In the listing below, rewrite everything from the line containing "Document page, 1241x1754 pixels." down to the line containing "For every layout", changing "layout element" to "document element" and leaving the rest untouched. Return only those lines.

• Records for processing:
○ ○ ○ ○ ○
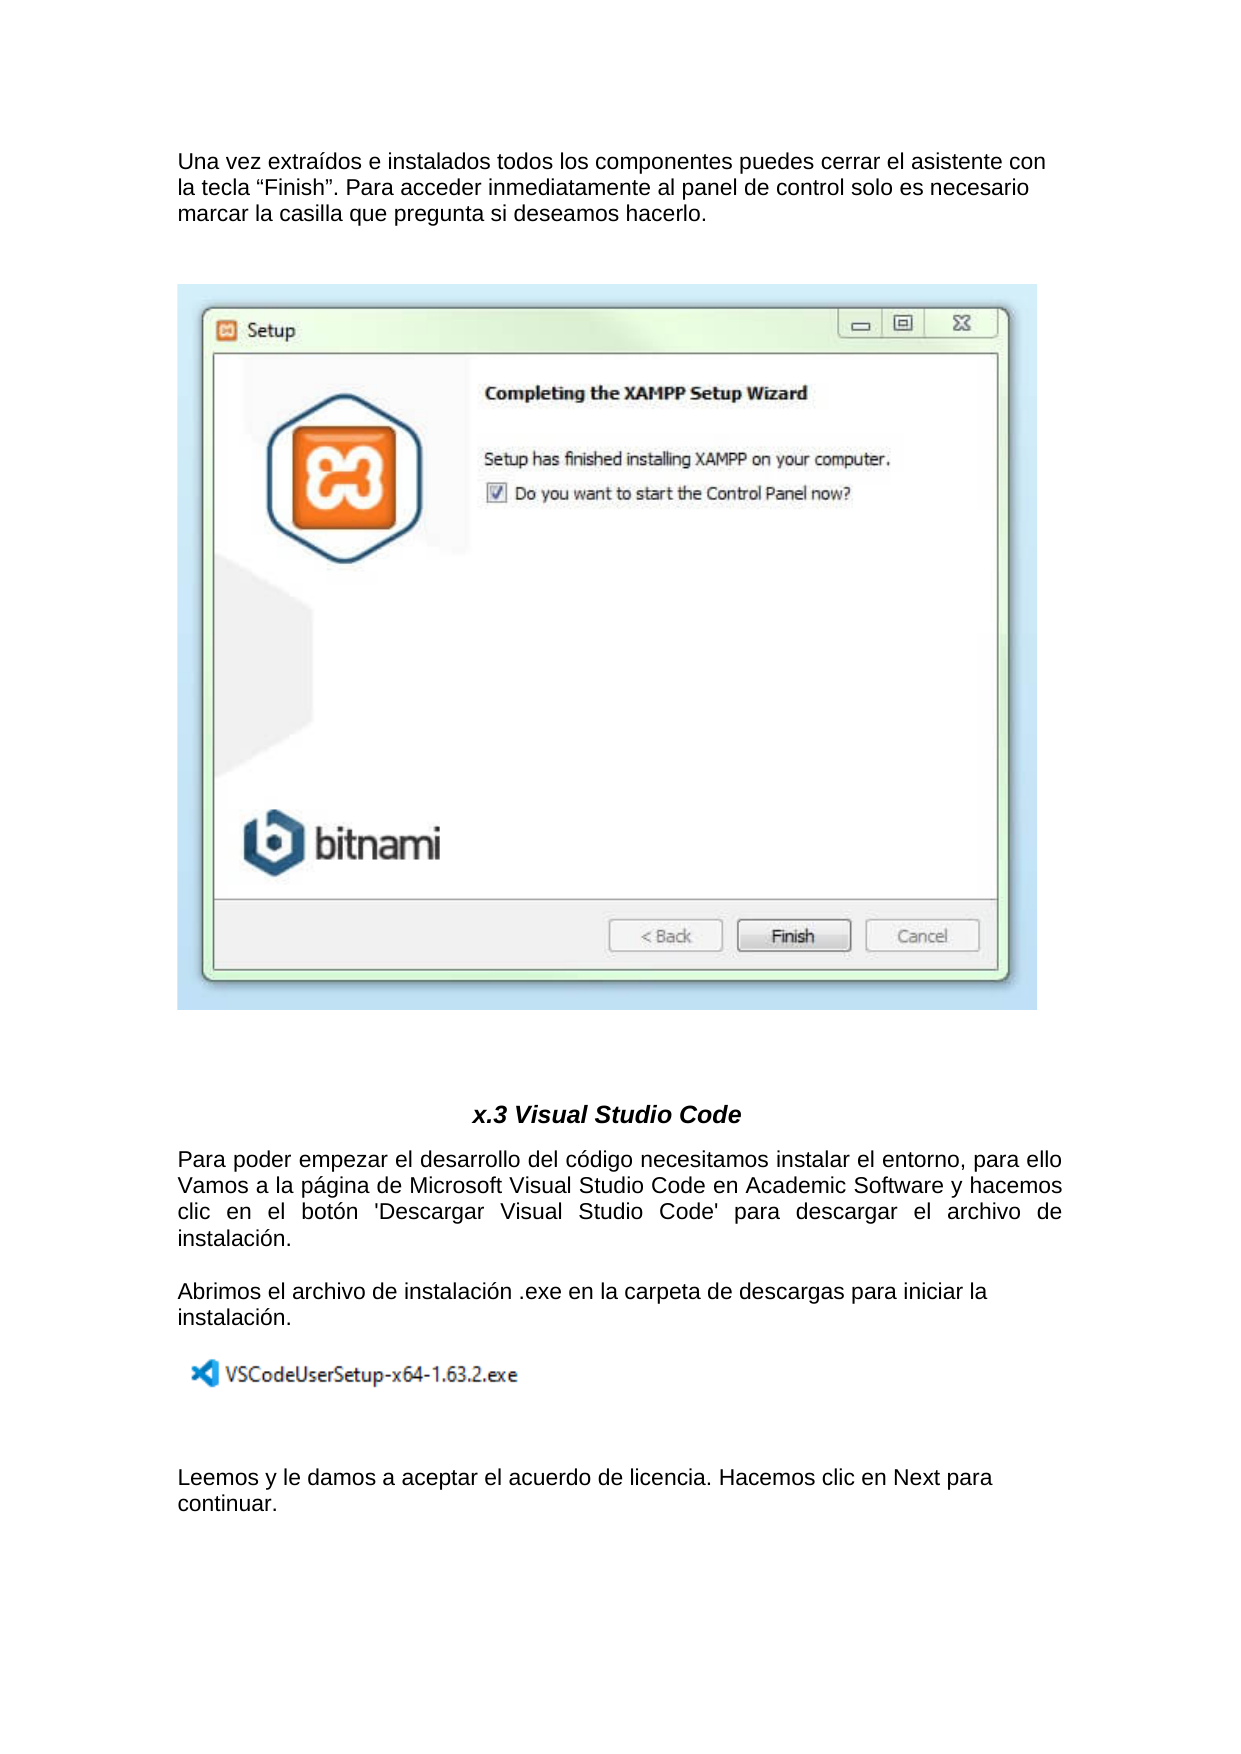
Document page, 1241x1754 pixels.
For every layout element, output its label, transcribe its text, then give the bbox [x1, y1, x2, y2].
○ ○ ○ ○ ○
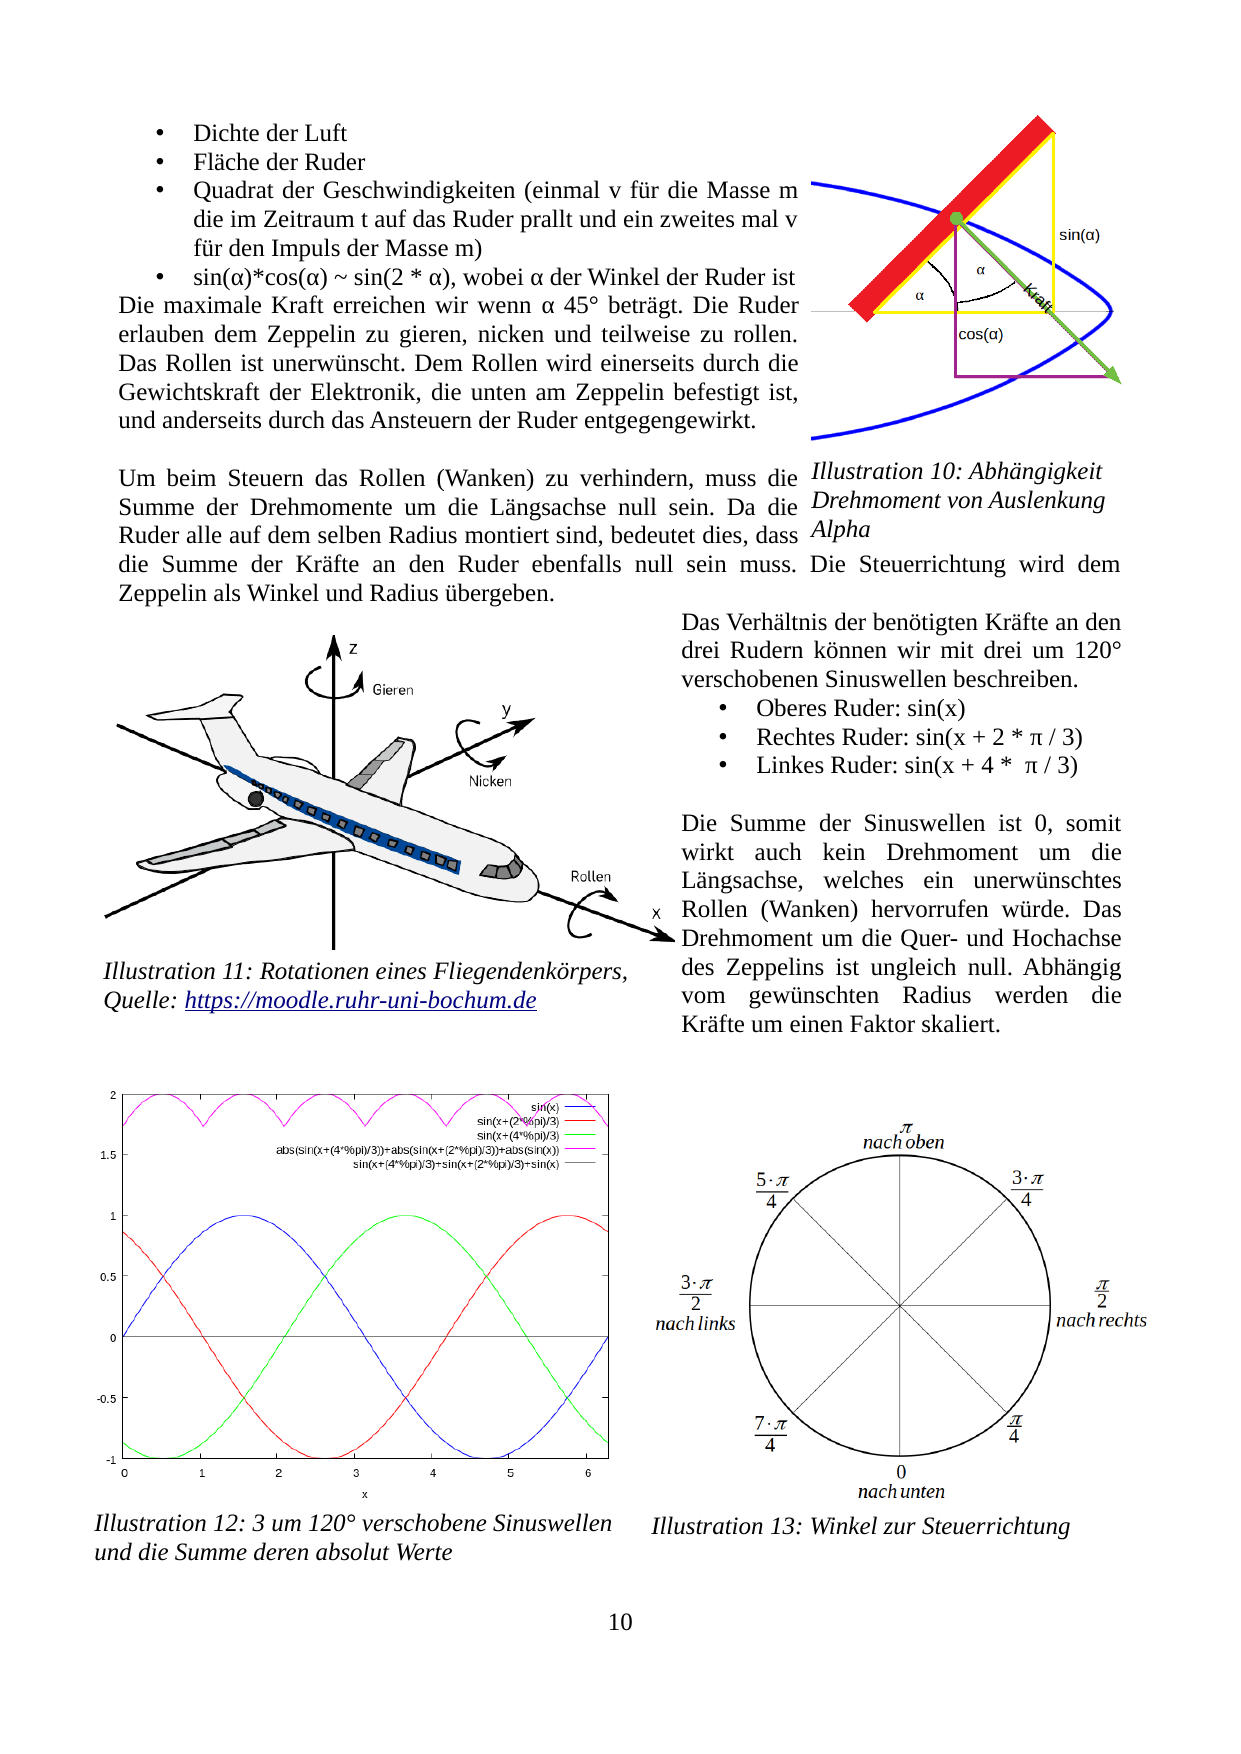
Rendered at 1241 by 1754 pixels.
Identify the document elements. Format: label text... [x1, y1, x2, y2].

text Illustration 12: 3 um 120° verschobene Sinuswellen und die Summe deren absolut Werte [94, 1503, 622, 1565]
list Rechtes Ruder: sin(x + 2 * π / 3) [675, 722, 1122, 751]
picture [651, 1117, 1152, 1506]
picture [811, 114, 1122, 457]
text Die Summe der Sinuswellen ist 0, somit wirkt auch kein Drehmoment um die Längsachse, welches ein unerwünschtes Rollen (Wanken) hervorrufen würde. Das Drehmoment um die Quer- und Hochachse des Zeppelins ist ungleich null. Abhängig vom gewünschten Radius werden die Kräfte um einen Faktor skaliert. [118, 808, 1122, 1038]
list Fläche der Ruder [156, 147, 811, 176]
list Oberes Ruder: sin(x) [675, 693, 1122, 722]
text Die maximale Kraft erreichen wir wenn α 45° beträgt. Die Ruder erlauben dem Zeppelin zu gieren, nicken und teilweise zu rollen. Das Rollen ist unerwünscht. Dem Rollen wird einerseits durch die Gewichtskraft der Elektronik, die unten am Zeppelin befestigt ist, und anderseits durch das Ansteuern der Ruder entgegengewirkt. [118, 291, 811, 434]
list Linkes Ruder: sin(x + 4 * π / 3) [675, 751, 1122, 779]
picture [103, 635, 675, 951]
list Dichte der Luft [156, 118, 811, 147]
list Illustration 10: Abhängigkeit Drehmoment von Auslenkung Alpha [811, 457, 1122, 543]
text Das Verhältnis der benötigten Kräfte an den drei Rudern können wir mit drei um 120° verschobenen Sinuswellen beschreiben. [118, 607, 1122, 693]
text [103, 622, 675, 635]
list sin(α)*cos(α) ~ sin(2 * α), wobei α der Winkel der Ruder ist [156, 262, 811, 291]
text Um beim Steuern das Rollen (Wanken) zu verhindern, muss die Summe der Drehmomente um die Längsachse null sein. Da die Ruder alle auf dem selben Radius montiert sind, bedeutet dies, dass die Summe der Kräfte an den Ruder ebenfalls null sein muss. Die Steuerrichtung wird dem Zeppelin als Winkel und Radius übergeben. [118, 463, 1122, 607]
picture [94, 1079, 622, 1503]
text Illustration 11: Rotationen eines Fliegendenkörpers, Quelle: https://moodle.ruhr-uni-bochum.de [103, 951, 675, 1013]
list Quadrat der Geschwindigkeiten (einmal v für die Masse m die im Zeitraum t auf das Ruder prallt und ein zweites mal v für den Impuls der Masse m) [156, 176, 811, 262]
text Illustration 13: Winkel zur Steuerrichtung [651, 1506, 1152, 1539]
○ ○ ○ ○ ○
• Answer below:
Document page, 1241x1754 pixels.
For every document element, output its label, transcribe its text, then give the bbox [x1, y1, x2, y2].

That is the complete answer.